[Available data]
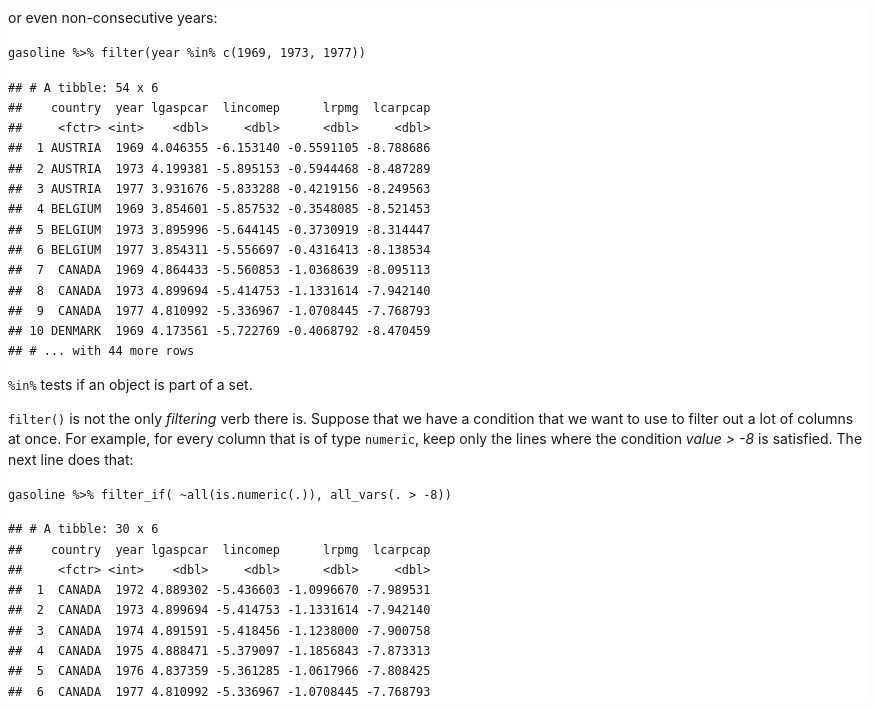 or even non-consecutive years:

``` sourceCode r
gasoline %>% filter(year %in% c(1969, 1973, 1977))
```

    ## # A tibble: 54 x 6
    ##    country  year lgaspcar  lincomep      lrpmg  lcarpcap
    ##     <fctr> <int>    <dbl>     <dbl>      <dbl>     <dbl>
    ##  1 AUSTRIA  1969 4.046355 -6.153140 -0.5591105 -8.788686
    ##  2 AUSTRIA  1973 4.199381 -5.895153 -0.5944468 -8.487289
    ##  3 AUSTRIA  1977 3.931676 -5.833288 -0.4219156 -8.249563
    ##  4 BELGIUM  1969 3.854601 -5.857532 -0.3548085 -8.521453
    ##  5 BELGIUM  1973 3.895996 -5.644145 -0.3730919 -8.314447
    ##  6 BELGIUM  1977 3.854311 -5.556697 -0.4316413 -8.138534
    ##  7  CANADA  1969 4.864433 -5.560853 -1.0368639 -8.095113
    ##  8  CANADA  1973 4.899694 -5.414753 -1.1331614 -7.942140
    ##  9  CANADA  1977 4.810992 -5.336967 -1.0708445 -7.768793
    ## 10 DENMARK  1969 4.173561 -5.722769 -0.4068792 -8.470459
    ## # ... with 44 more rows

`%in%` tests if an object is part of a set.

`filter()` is not the only *filtering* verb there is. Suppose that we
have a condition that we want to use to filter out a lot of columns at
once. For example, for every column that is of type `numeric`, keep only
the lines where the condition *value \> -8* is satisfied. The next line
does that:

``` sourceCode r
gasoline %>% filter_if( ~all(is.numeric(.)), all_vars(. > -8))
```

    ## # A tibble: 30 x 6
    ##    country  year lgaspcar  lincomep      lrpmg  lcarpcap
    ##     <fctr> <int>    <dbl>     <dbl>      <dbl>     <dbl>
    ##  1  CANADA  1972 4.889302 -5.436603 -1.0996670 -7.989531
    ##  2  CANADA  1973 4.899694 -5.414753 -1.1331614 -7.942140
    ##  3  CANADA  1974 4.891591 -5.418456 -1.1238000 -7.900758
    ##  4  CANADA  1975 4.888471 -5.379097 -1.1856843 -7.873313
    ##  5  CANADA  1976 4.837359 -5.361285 -1.0617966 -7.808425
    ##  6  CANADA  1977 4.810992 -5.336967 -1.0708445 -7.768793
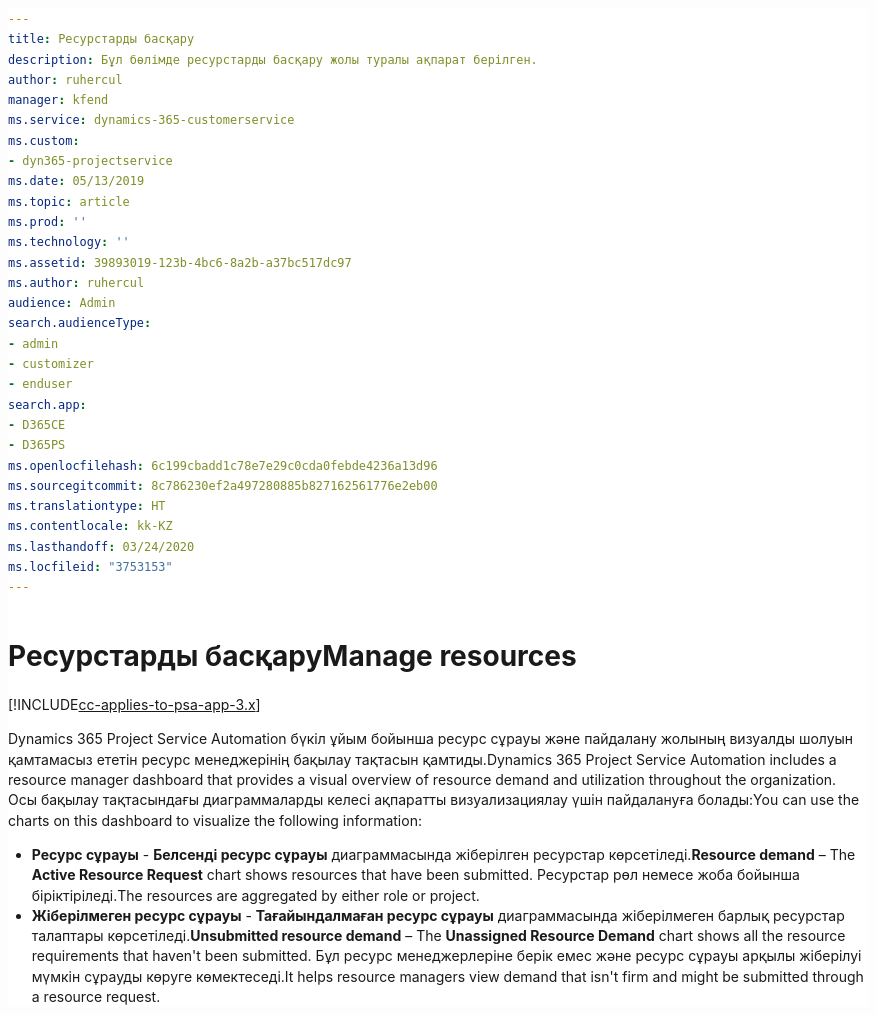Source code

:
 ```yaml
---
title: Ресурстарды басқару
description: Бұл бөлімде ресурстарды басқару жолы туралы ақпарат берілген.
author: ruhercul
manager: kfend
ms.service: dynamics-365-customerservice
ms.custom:
- dyn365-projectservice
ms.date: 05/13/2019
ms.topic: article
ms.prod: ''
ms.technology: ''
ms.assetid: 39893019-123b-4bc6-8a2b-a37bc517dc97
ms.author: ruhercul
audience: Admin
search.audienceType:
- admin
- customizer
- enduser
search.app:
- D365CE
- D365PS
ms.openlocfilehash: 6c199cbadd1c78e7e29c0cda0febde4236a13d96
ms.sourcegitcommit: 8c786230ef2a497280885b827162561776e2eb00
ms.translationtype: HT
ms.contentlocale: kk-KZ
ms.lasthandoff: 03/24/2020
ms.locfileid: "3753153"
---
```

# <a name="manage-resources"></a><span data-ttu-id="94c93-103">Ресурстарды басқару</span><span class="sxs-lookup"><span data-stu-id="94c93-103">Manage resources</span></span>

[!INCLUDE[cc-applies-to-psa-app-3.x](../includes/cc-applies-to-psa-app-3x.md)]

<span data-ttu-id="94c93-104">Dynamics 365 Project Service Automation бүкіл ұйым бойынша ресурс сұрауы және пайдалану жолының визуалды шолуын қамтамасыз ететін ресурс менеджерінің бақылау тақтасын қамтиды.</span><span class="sxs-lookup"><span data-stu-id="94c93-104">Dynamics 365 Project Service Automation includes a resource manager dashboard that provides a visual overview of resource demand and utilization throughout the organization.</span></span> <span data-ttu-id="94c93-105">Осы бақылау тақтасындағы диаграммаларды келесі ақпаратты визуализациялау үшін пайдалануға болады:</span><span class="sxs-lookup"><span data-stu-id="94c93-105">You can use the charts on this dashboard to visualize the following information:</span></span>

- <span data-ttu-id="94c93-106">**Ресурс сұрауы** - **Белсенді ресурс сұрауы** диаграммасында жіберілген ресурстар көрсетіледі.</span><span class="sxs-lookup"><span data-stu-id="94c93-106">**Resource demand** – The **Active Resource Request** chart shows resources that have been submitted.</span></span> <span data-ttu-id="94c93-107">Ресурстар рөл немесе жоба бойынша біріктіріледі.</span><span class="sxs-lookup"><span data-stu-id="94c93-107">The resources are aggregated by either role or project.</span></span>
- <span data-ttu-id="94c93-108">**Жіберілмеген ресурс сұрауы** - **Тағайындалмаған ресурс сұрауы** диаграммасында жіберілмеген барлық ресурстар талаптары көрсетіледі.</span><span class="sxs-lookup"><span data-stu-id="94c93-108">**Unsubmitted resource demand** – The **Unassigned Resource Demand** chart shows all the resource requirements that haven't been submitted.</span></span> <span data-ttu-id="94c93-109">Бұл ресурс менеджерлеріне берік емес және ресурс сұрауы арқылы жіберілуі мүмкін сұрауды көруге көмектеседі.</span><span class="sxs-lookup"><span data-stu-id="94c93-109">It helps resource managers view demand that isn't firm and might be submitted through a resource request.</span></span>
[/Available data]
What to do |
Say how many lines in the records include the string "CANADA", giving the figure by itself.

Response |
9